Sunday, July 06, 2014

With Supremes like this, who needs law school?

The Religious Freedom Restoration Act 1993,  (RFRA) says the following (highlighting added)

(a) Findings
The Congress finds that—
(1) the framers of the Constitution, recognizing free exercise of religion as an unalienable right, secured its protection in the First Amendment to the Constitution;
(2) laws “neutral” toward religion may burden religious exercise as surely as laws intended to interfere with religious exercise;
(3) governments should not substantially burden religious exercise without compelling justification;
(4) in Employment Division v. Smith, 494 U.S. 872 (1990) the Supreme Court virtually eliminated the requirement that the government justify burdens on religious exercise imposed by laws neutral toward religion; and
(5) the compelling interest test as set forth in prior Federal court rulings is a workable test for striking sensible balances between religious liberty and competing prior governmental interests.
(b) Purposes
The purposes of this chapter are—
(1) to restore the compelling interest test as set forth in Sherbert v. Verner, 374 U.S. 398 (1963) and Wisconsin v.
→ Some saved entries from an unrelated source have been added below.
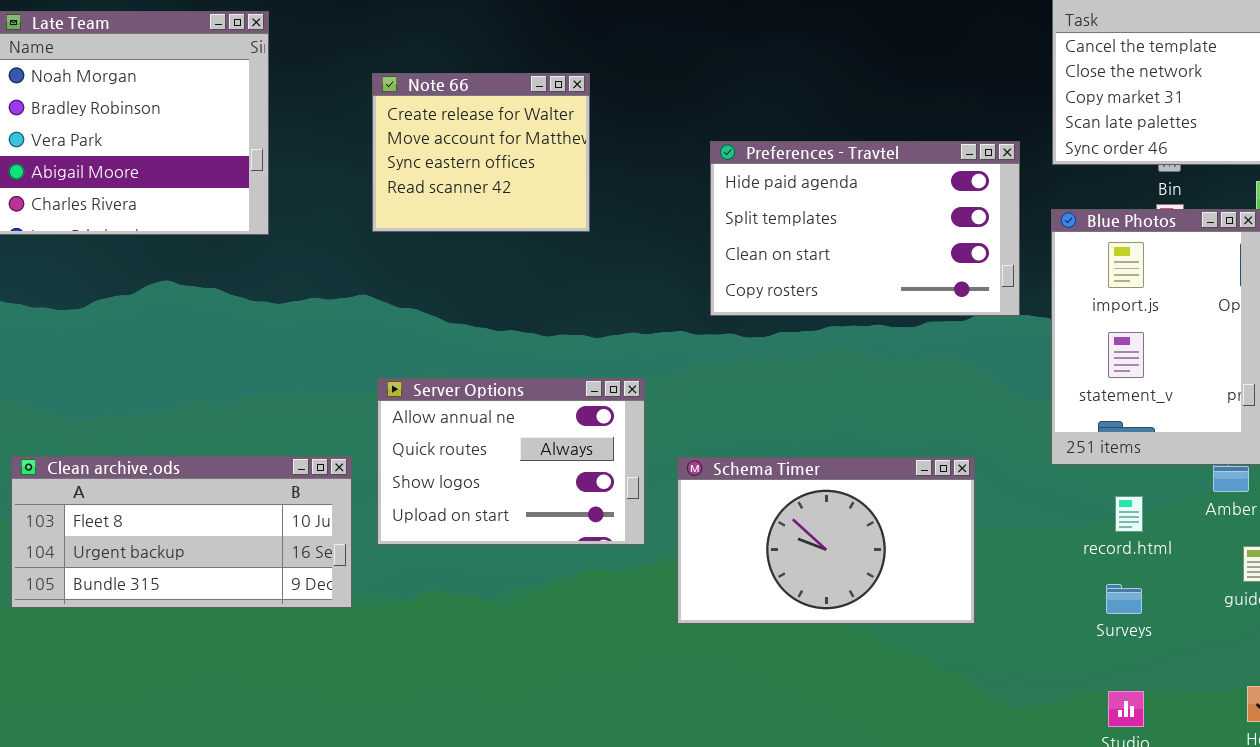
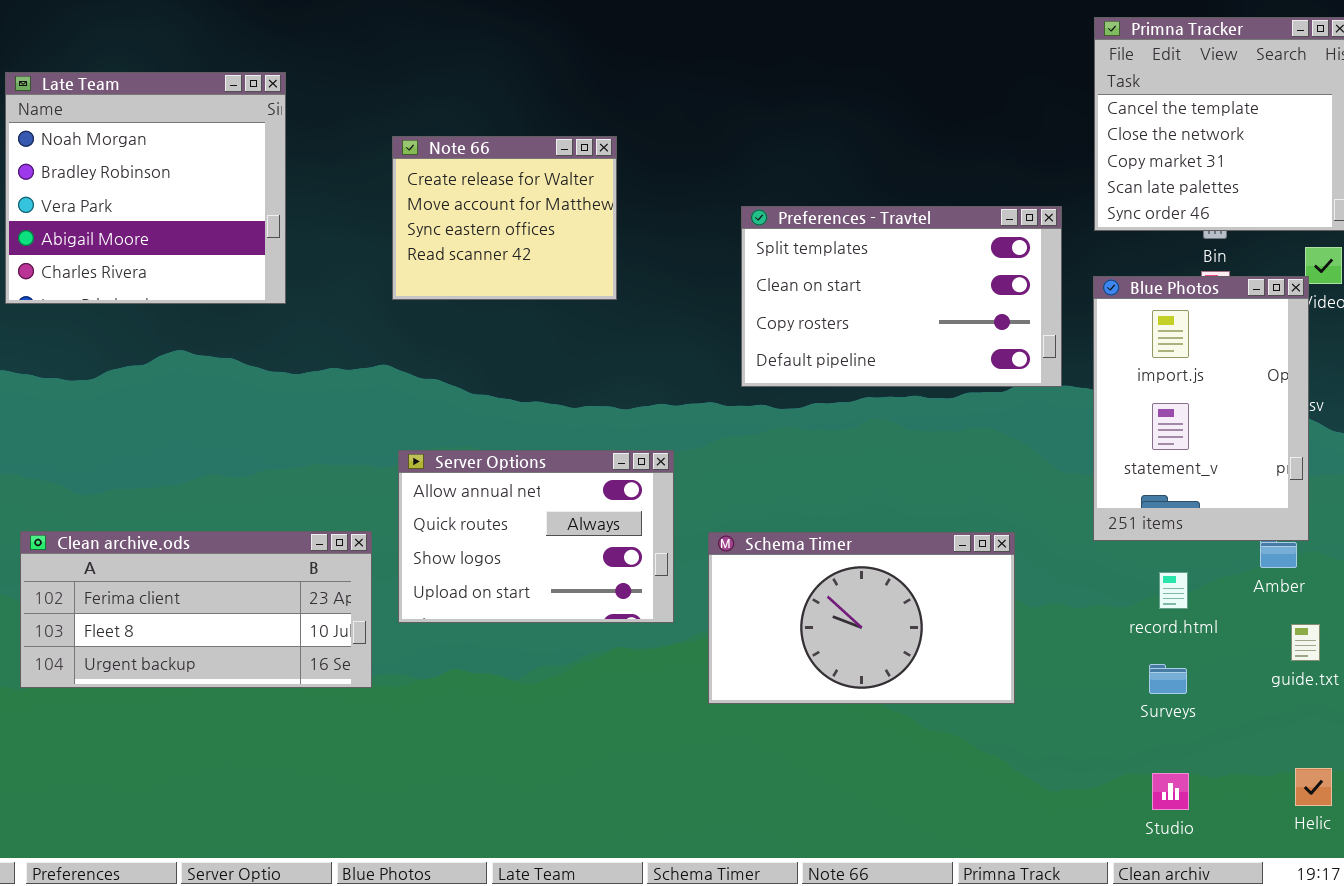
Preferences - Travtel: [710,141,1020,316] -> [741,206,1062,387], scrolled down 1 row
Clean archive.ods: [11,456,352,608] -> [20,531,372,688], scrolled up 1 row

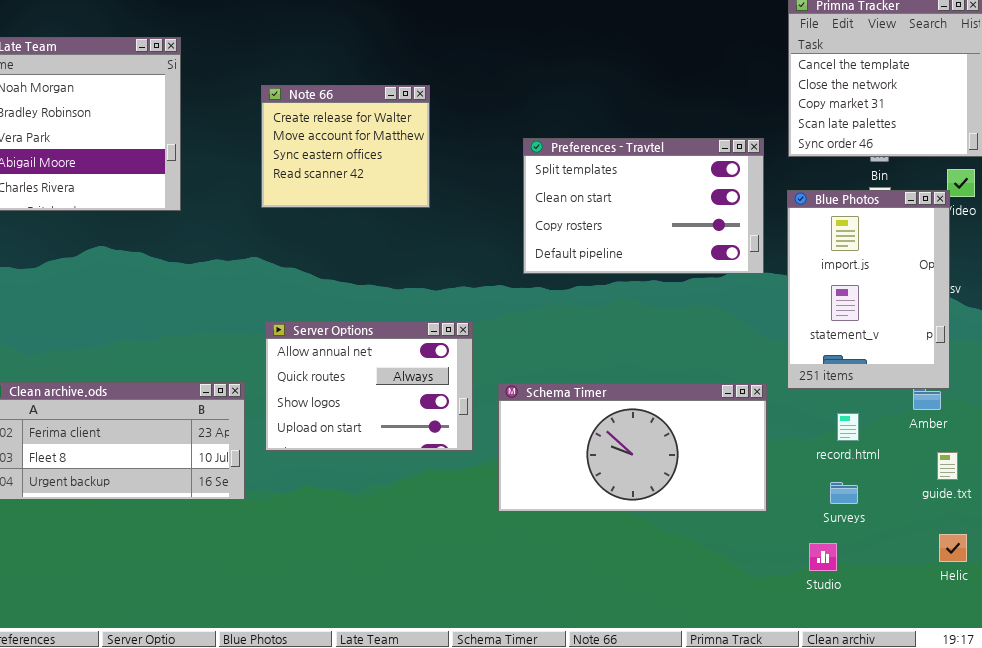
Schema Timer: [708,532,1015,704] -> [498,383,767,512], resized
Helic: [1295,768,1332,806] -> [939,534,967,562], moved
Studio: [1152,773,1189,810] -> [809,543,837,571], moved

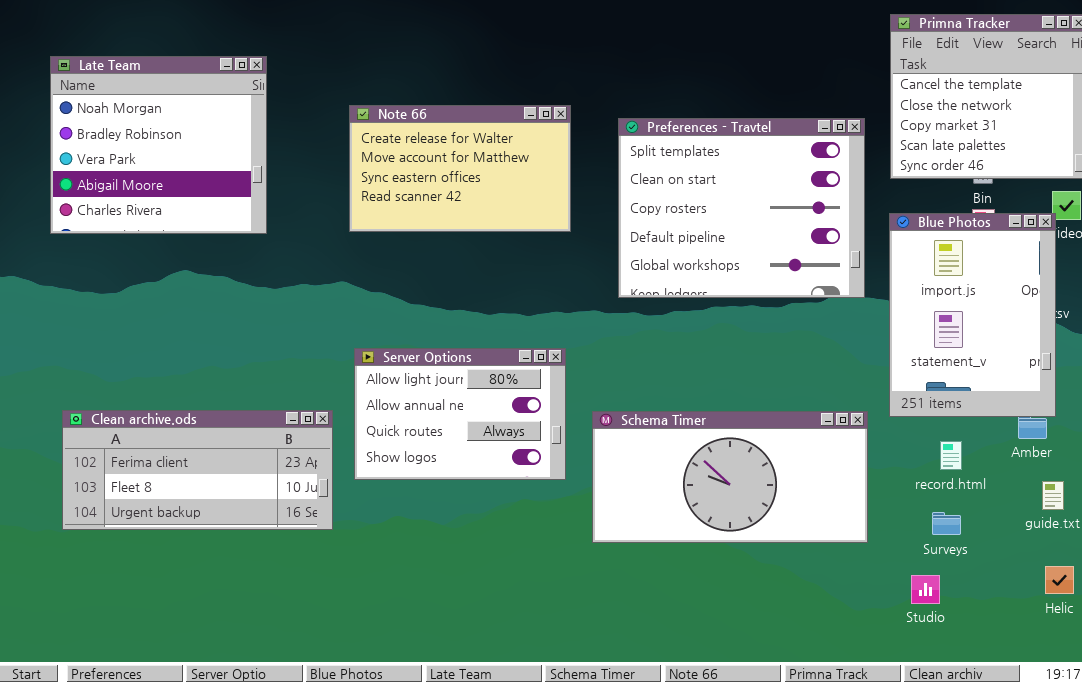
Note 66: [261,85,430,208] -> [349,105,571,232], resized
Preferences - Travtel: [523,138,764,274] -> [618,118,865,298], resized
Server Options: [265,321,473,451] -> [354,348,566,480], scrolled up 1 row

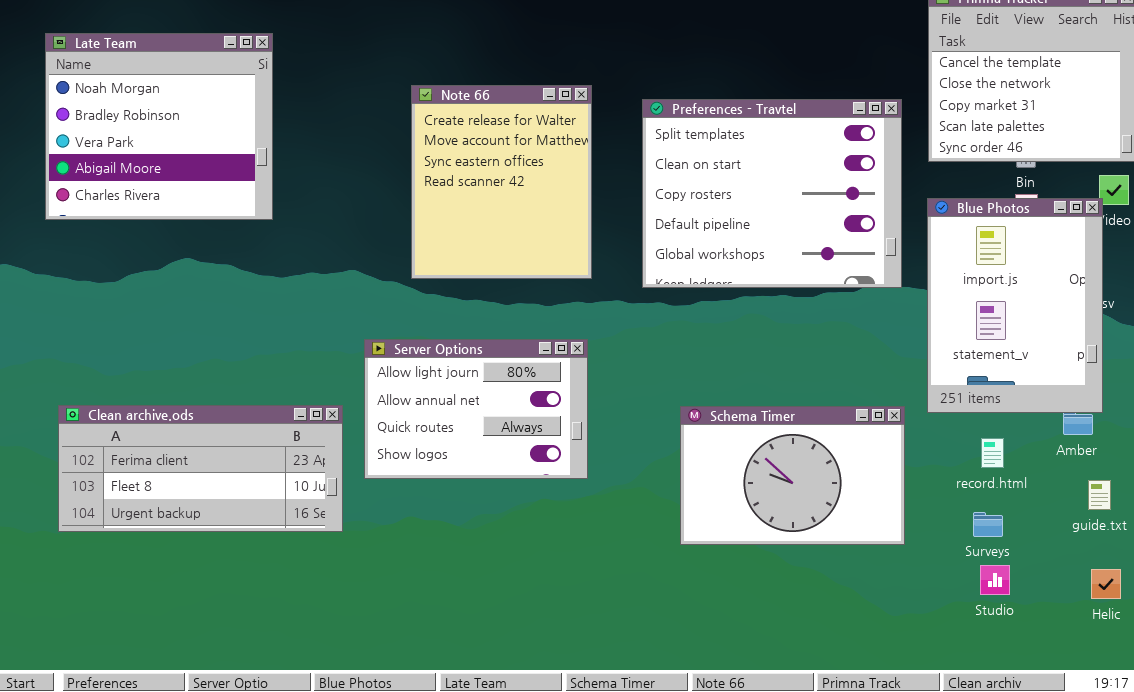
Note 66: [349,105,571,232] -> [411,85,592,279], resized
Schema Timer: [592,411,868,543] -> [680,406,905,545], resized
Studio: [911,575,940,604] -> [980,565,1010,595], moved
Yoder, 406 U.S. 205 (1972) and to guarantee its application in all cases where free exercise of religion is substantially burdened; and
(2) to provide a claim or defense to persons whose religious exercise is substantially burdened by government.
  Justice Alito, et. al.,  in Burwell v Hobby Lobby:

First, nothing in the text of RFRA as originally enacted suggested that the statutory phrase “exercise of religion under the First Amendment” was meant to be tied to this Court’s pre-Smith interpretation of that Amendment.
....
On this understanding of our pre-Smith cases, RFRA did more than merely restore the balancing test used in the Sherbert line of cases; it provided even broader protection for religious liberty than was available under those decisions.

The dissent notes:
Despite these authoritative indications, the Court sees RFRA as a bold initiative departing from, rather than restoring, pre-Smith jurisprudence.
The general worthlessness of Ivy League law degrees may be taken to have been demonstrated.  (John Yoo, of the torture memos fame, is Harvard/Yale.  David J. Barron of the execution without trial memos fame, is Harvard/Harvard.)